Nano technology is the new thing with semiconductors. With nano-mechanical parts, motors, gears, valves, sensors, relays etc - well the future might not involve making what we have smaller, but maybe optimizing everything else to be smaller.
For decades people have made processors smaller and smaller, but then look at your PC power supply, why does that have to be a shoe box and the processor have to be an after-8 mint?
Imagine a high power relay, or amplifier on a microprocessor - it's a case of doing more with what we have, not making it very much smaller.
There's a finite limit to what we can do realistically with quality - the smaller the chips go, the more likely they are to fail, or rather be mis-processed and eventually give up. Going smaller has limited benefits, but expanding on what technology can be processed onto the chip is all win.
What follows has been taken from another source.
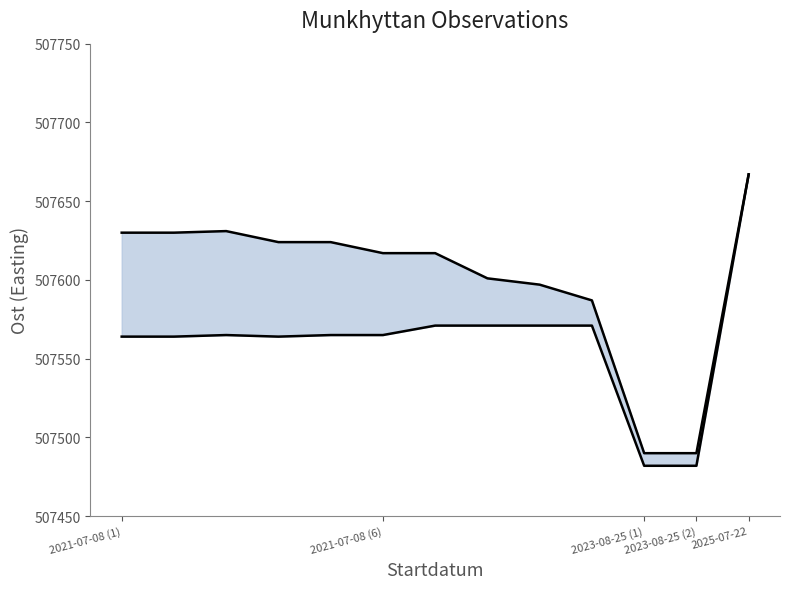

Where does the Upper bound series first go above 507617?

2021-07-08 (1)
We might see the end of big, bulky, hot, and expensive power supplies. We might see nano-hard drives, writing data directly onto diffused silicon. We might see tiny blenders, working their way through our blood, eating up cholesterol. We might see automatic insulin dispensers implanted into Diabetics stomachs, which pump insulin automatically depending on the demands of your system
There are implications all over the place, don't think for one second that things have slowed down

. The company I work for has Britain's only, nano-technology (MEMS) wafer fab - at least I think that's still the case. Some of the ideas are incredible, there are still a lot of really inventive people in this country - especially in the physics-heavy universities in England.